Hong Kong actor Benz Hui was one of Xu Yingkui's great grandsons.

== Viceroy of Min-Zhe ==
During the Boxer Rebellion, Xu was the viceroy of Minzhe. Xu, along with Li Hongzhang, viceroy of Liangguang, Liu Kunyi, viceroy of Liangjiang, Zhang Zhidong, viceroy of Huguang, Sheng Xuanhuai, director of the Court of Judicature and Revision, and Yuan Shikai, governor of Shandong, signed the Mutual Protection of Southeast China agreement, openly defying the proclamation of war declared by the imperial court in Beijing against Britain, the United States, France, Germany, Italy, Japan, and Russia, with the aim of preserving peace in their provinces.

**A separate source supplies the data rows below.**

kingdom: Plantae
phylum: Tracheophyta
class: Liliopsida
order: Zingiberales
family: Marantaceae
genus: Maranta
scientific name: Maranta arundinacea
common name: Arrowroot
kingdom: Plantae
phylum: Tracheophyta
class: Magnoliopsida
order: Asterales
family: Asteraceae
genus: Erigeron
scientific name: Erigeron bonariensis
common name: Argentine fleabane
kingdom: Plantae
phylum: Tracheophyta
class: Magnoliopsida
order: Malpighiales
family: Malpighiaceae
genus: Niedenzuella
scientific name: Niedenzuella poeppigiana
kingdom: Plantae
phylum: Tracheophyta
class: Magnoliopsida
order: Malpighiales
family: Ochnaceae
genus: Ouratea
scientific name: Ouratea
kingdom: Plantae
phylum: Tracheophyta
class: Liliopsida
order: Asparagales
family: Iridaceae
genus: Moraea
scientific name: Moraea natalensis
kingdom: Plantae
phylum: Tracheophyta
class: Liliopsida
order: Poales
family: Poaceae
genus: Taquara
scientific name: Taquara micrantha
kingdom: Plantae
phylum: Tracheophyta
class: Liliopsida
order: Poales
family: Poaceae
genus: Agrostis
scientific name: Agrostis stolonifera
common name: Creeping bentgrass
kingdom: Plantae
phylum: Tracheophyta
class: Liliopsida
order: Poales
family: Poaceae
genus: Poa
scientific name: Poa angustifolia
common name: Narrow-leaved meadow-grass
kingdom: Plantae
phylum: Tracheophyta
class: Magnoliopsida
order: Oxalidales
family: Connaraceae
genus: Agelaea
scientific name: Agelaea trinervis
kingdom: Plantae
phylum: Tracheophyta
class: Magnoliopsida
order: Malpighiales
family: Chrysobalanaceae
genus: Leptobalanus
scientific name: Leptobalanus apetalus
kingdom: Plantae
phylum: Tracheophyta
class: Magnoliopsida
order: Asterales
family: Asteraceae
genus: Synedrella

As a viceroy, Xu Yingkui was aware of the weaknesses of China when it faces the outer world. He accepted the suggestion of an American diplomat and established the Gulangyu International Settlement. Under the circumstances of a potential Japanese occupation of the island of Gulangyu, Xu started negotiations with the British who were interested in the military value of Gulangyu. To counterbalance the Japanese, Xu was willing to yield the island as an international public settlement. The British government wanted complete separation of the island from Chinese administration, whereas China hoped to maintain nominal sovereignty of the island. The disagreement was eventually taken to the viceroy. Xu waived the sovereignty conditionally, obliging every country which partook in the settlement to provide military protection for the city of Xiamen. The Qing imperial court reviewed his proposal and deleted the article concerning Xiamen, fearing it would open the gates of Xiamen to the foreign powers. On 10 January 1902, the constitution of Gulangyu International Settlement was signed by China, Japan, Britain, the U.S., Germany, France, Spain, Netherlands, Sweden and Norway.

After his retirement, Xu intended to construct a large and luxurious private garden in Guangzhou but died before the plan was carried out.